01 - Preheat oven to 350°F. Grease an 8x8-inch baking dish with cooking spray or butter.
02 - In a blender, combine all oat base ingredients. Blend until mostly smooth while maintaining some oat texture.
03 - Pour half of the blended oat mixture into the prepared baking dish, spreading evenly.
04 - In a small bowl, whisk together coconut sugar and ground cinnamon. Sprinkle half of the cinnamon mixture over the oat layer in the dish.

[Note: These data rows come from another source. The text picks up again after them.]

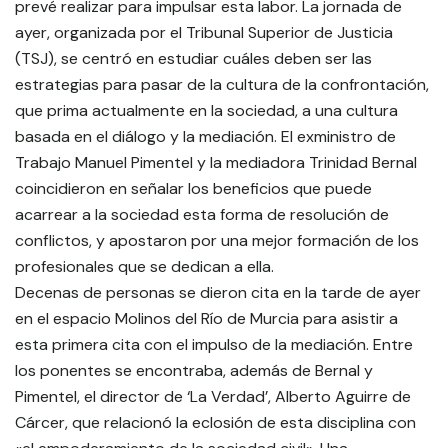
prevé realizar para impulsar esta labor. La jornada de
ayer, organizada por el Tribunal Superior de Justicia
(TSJ), se centró en estudiar cuáles deben ser las
estrategias para pasar de la cultura de la confrontación,
que prima actualmente en la sociedad, a una cultura
basada en el diálogo y la mediación. El exministro de
Trabajo Manuel Pimentel y la mediadora Trinidad Bernal
coincidieron en señalar los beneficios que puede
acarrear a la sociedad esta forma de resolución de
conflictos, y apostaron por una mejor formación de los
profesionales que se dedican a ella.
Decenas de personas se dieron cita en la tarde de ayer
en el espacio Molinos del Río de Murcia para asistir a
esta primera cita con el impulso de la mediación. Entre
los ponentes se encontraba, además de Bernal y
Pimentel, el director de ‘La Verdad’, Alberto Aguirre de
Cárcer, que relacionó la eclosión de esta disciplina con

05 - Pour the remaining oat mixture over the cinnamon swirl, spreading to cover evenly.
06 - Sprinkle the reserved cinnamon sugar mixture over the top layer of oats.
07 - In a separate bowl, combine rolled oats, almond flour, coconut sugar, melted butter, cinnamon, and salt. Mix with a fork until crumbly texture forms.
08 - Evenly distribute crumble mixture over the oat cake. Bake for 28 to 32 minutes until the center is set and the top is golden brown.
09 - Remove from oven and allow to cool for 5 to 10 minutes before slicing. Serve warm or at room temperature.

# Additional Tips::

01 -
  • High in Protein: Each serving provides 16g of protein to keep you full and satisfied.
  • Delicious Texture: Blending the oats creates a tender, cake-like base that pairs perfectly with the crumbly topping.
  • Classic Coffee Cake Flavor: Get all the nostalgic cinnamon-sugar flavor in a health-conscious breakfast.
  • Meal Prep Friendly: Easy to bake in advance and slice for a quick morning meal.
02 -
  • Gluten-Free: Use gluten-free oats and almond flour to keep this dish entirely gluten-free.
  • Texture Balance: If using Greek yogurt instead of cottage cheese, the batter may be slightly thicker, so keep an eye on the bake time.
  • Storage: Store leftovers in an airtight container in the fridge for up to 4 days for a quick, ready-to-eat breakfast.